• _Extract provided_:
## start
This however is not the case for Victorian novelist Charles Dickens whose book Oliver Twist gives
very one-dimensional female characters within the story’s first pages. The background of Oliver’s
mother is described as “… In a certain town, which for many reasons I will refrain from
mentioning….. a child was born on a date which I need not trouble myself to repeat.”(3-4) Dickens
takes no time to flesh out the character at all, and blatantly says that he does not want to trouble
himself with the background of Twist’s mother. Hence, the reader is left with the image of an
unimportant creature, when really Dickens could have brought her strife and toils to life.
Synecdoche and the conceptual metaphor are two forms that many British authors use throughout the
course of their works. Songwriter John Lennon uses synecdoche in the song Blackbird as he writes
“Blackbird fly. Blackbird fly into the light of the dark black night.” He uses the word “blackbird”
## end
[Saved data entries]
## start
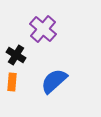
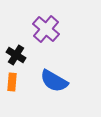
purple cross: moved 3 px right
blue semicircle: rotated 108 degrees counterclockwise
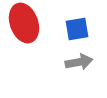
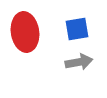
red ellipse: moved 1 px right, 9 px down; rotated 12 degrees clockwise
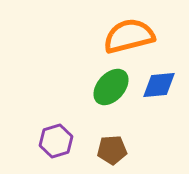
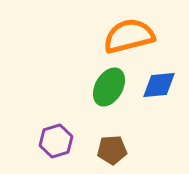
green ellipse: moved 2 px left; rotated 12 degrees counterclockwise
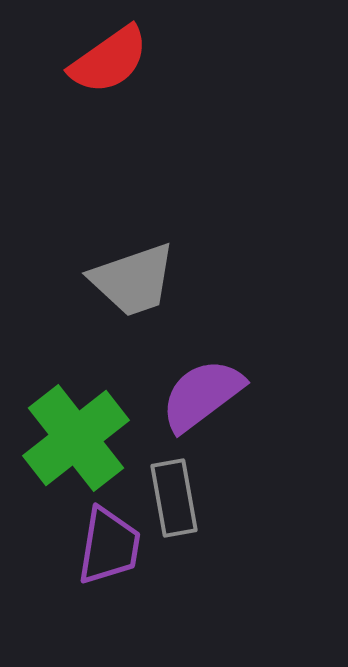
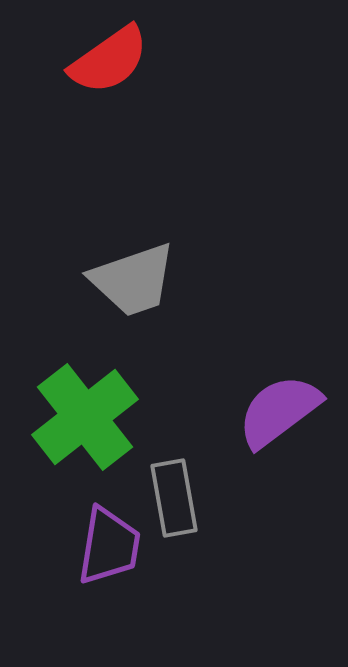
purple semicircle: moved 77 px right, 16 px down
green cross: moved 9 px right, 21 px up
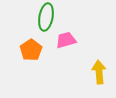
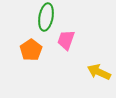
pink trapezoid: rotated 55 degrees counterclockwise
yellow arrow: rotated 60 degrees counterclockwise
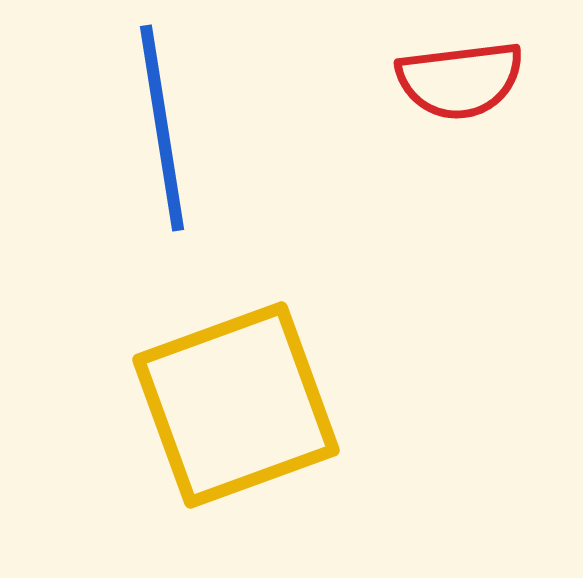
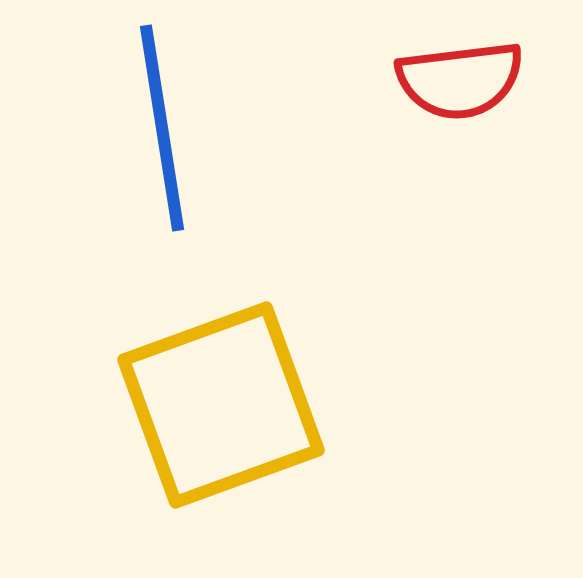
yellow square: moved 15 px left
## end
• _What you need to do_:
a) In the essay excerpt on Oliver Twist, replace "trouble" with "bother" and write out the passage, starting at the words "This however is" and ending after "toils to life.".
b) According to the essay excerpt on Oliver Twist, what two forms do many British authors use throughout their works?
c) Carry the essay excerpt on Oliver Twist forward from its final words.
The rows are separate material and have no connection to the essay excerpt on Oliver Twist.

• _Results of the tasks_:
a)
This however is not the case for Victorian novelist Charles Dickens whose book Oliver Twist gives
very one-dimensional female characters within the story’s first pages. The background of Oliver’s
mother is described as “… In a certain town, which for many reasons I will refrain from
mentioning….. a child was born on a date which I need not bother myself to repeat.”(3-4) Dickens
takes no time to flesh out the character at all, and blatantly says that he does not want to bother
himself with the background of Twist’s mother. Hence, the reader is left with the image of an
unimportant creature, when really Dickens could have brought her strife and toils to life.

b) Synecdoche and the conceptual metaphor.

c)
to describe the African-Americans that were discriminated during the Civil Rights Movement, and this
song reaches out in support of the gropu during times of turbulence. Tom Stoppard’s screenplay for
the film Shakespeare in Love features the strong minded Viola, who wishes to star in a play during
the Renaissance Viola represents oppressed women who through their own dreams became optimistic in a
world dominated by men. In one particular scene, Viola describes to her nurse her desires of
performing and of falling in love saying “I will have poetry in my life. And love. Love that
overthrows life. I would stay asleep my whole life if I could dream myself into a company of
players.” Viola has legitimate dreams, dreams that women could not fulfill during the Renaissance,
but she represents the yearning and desire to succeed in an oppressive world. The beloved author
C.S. Lewis uses this particular form of metaphor in his series The Chronicles of Narnia. In the
fourth volume Prince Caspian, the character of Aslan represents a very Christ like figure, with the
White Witch being a Satanic character, and the Pevensie children representing the Apostles. Once can
find a great amount of theological synecdoche in the story where Aslan tells a very sad Lucy
Pevensive “Each year you grow, you will find me bigger.”(137) Peter J. Schakel of Publisher’s Weekly
tells us “C.S. Lewis's idea that our conception of God should grow as we grow. As Asian tells
Lucy in the Narnia series' Prince Caspian, "Every year you grow, you will find me
bigger." Each chapter addresses a practical or theological aspect of the Christian life (like
prayer, grace, church and the problem of pain.)” Lewis uses these fantasy worlds, and elaborate
characters to represent something he held very close to his heart, Christianity. Poet A.E. Housman’s
cycle of poems titled A Shropshire Lad deals with morality and the theory that one must live life to
its fullest. Housman gives his readers a message about charity “When I was one and twenty, I heard a
wise man say ‘Give crown and pounds and guineas, but not your hearts away. Give pearls away and
rubies, but keep your fancy free.’ And I am one and twenty-two, and oh ‘tis true ‘tis true.”(72)
The cycle was written in 1896, but it gained popularity during WWI because of its very positive
uplifting theme. During WWI the poem became a representation of how the people should act in these
desperate and unpredictable times of chaos. The metaphor help the reader to connect symbols and
think in an abstract way.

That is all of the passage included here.